The Highfive hardware and service are designed to require no additional configuration steps for a great experience. If you’ve met the the Network and Device Requirements for Highfive and are experiencing degraded Highfive call quality, the following steps may help find and eliminate the source of the problem.
Important: Please consult with your IT team or network administrator before making any changes to the network settings to ensure you are not violating any organizational or regulatory policies.
Review Your Ethernet Connectivity Settings
The minimum-supported connection speed is 100 Mbps.

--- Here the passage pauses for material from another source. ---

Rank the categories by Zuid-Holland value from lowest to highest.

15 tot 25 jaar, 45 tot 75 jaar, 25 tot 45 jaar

It is unlikely that video conferencing will function effectively on 10 Mbps network connections.
We also recommend enabling flow control for 100 Mbps connections.

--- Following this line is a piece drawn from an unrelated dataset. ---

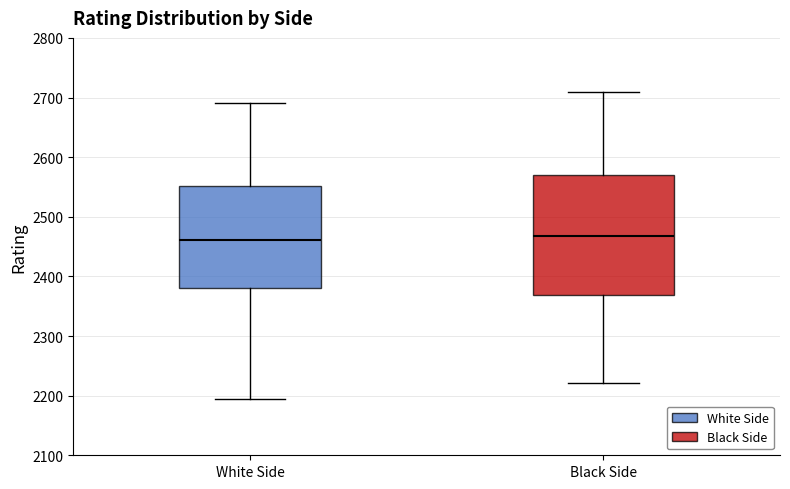

Comparing the boxes themselves (not the whiskers), which one is the tallest?

Black Side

As of June 2018, Highfive supports the DSCP tag AF41 for all video, audio and STUN traffic on the LAN. Qos works for computers running OS X, Linux, ChromeOS, and for Windows configurations where the client machines are part of a domain.
Whitelist the Highfive-Related URLs
Some networks have proxies or rules that require whitelisting one or more of the following addresses and ports to allow proper communication with the Highfive service:
- *.highfive.com (HTTP 80, TCP 443, UDP 5005), for Highfive Meeting Control
- *.highfive.services (TCP 443), for Highfive Meeting Content and Telemetry Data
- *.media.highfive.services (TCP 443), for Highfive Meeting Signaling
- *.dolbyvoice.com (TCP 443), for Dolby conference phone provisioning
- dvwx47tzn54nr.cloudfront.net (TCP 443), our CDN
Assign Highfive to a Dedicated VLAN
For a simplified setup, consider assigning your Highfive equipment to a dedicated VLAN, and have that VLAN configured with unrestricted access to external services and other devices on the same VLAN.
- Highfive does not require that local users be able to directly access our devices: All meeting-related transmissions are directly with the meeting servers.
Having Highfive on a dedicated VLAN means you can keep your existing network configuration and security rules without negatively affecting the network traffic throughput that comes with using a realtime video conferencing service like Highfive.
Resolve Potential Traffic Management Restrictions
Apply the following network recommendations can help to eliminate problems with realtime video conferencing traffic.
- Routing Priorities. Wherever possible, set the routing priority for Highfive traffic to "realtime" in your network.
- Traffic-shaping and bandwidth-shaping rules. Set Highfive traffic at the highest available priority to ensure it gets routed most efficiently.
- Deep-packet inspection rules and devices (DPI). Exclude Highfive traffic from passing through the any DPI process to help ensure a smooth link between client devices and the meeting servers. DPI devices can interrupt realtime traffic flow in a way that leads to higher latency, data bursts, and more retransmission.
- Application Layer Firewalls. If Highfive traffic is being monitored by an application layer firewall, this can harm the realtime traffic needs of video conferencing by adding lag, causing packet timeouts, and contributing to jitter.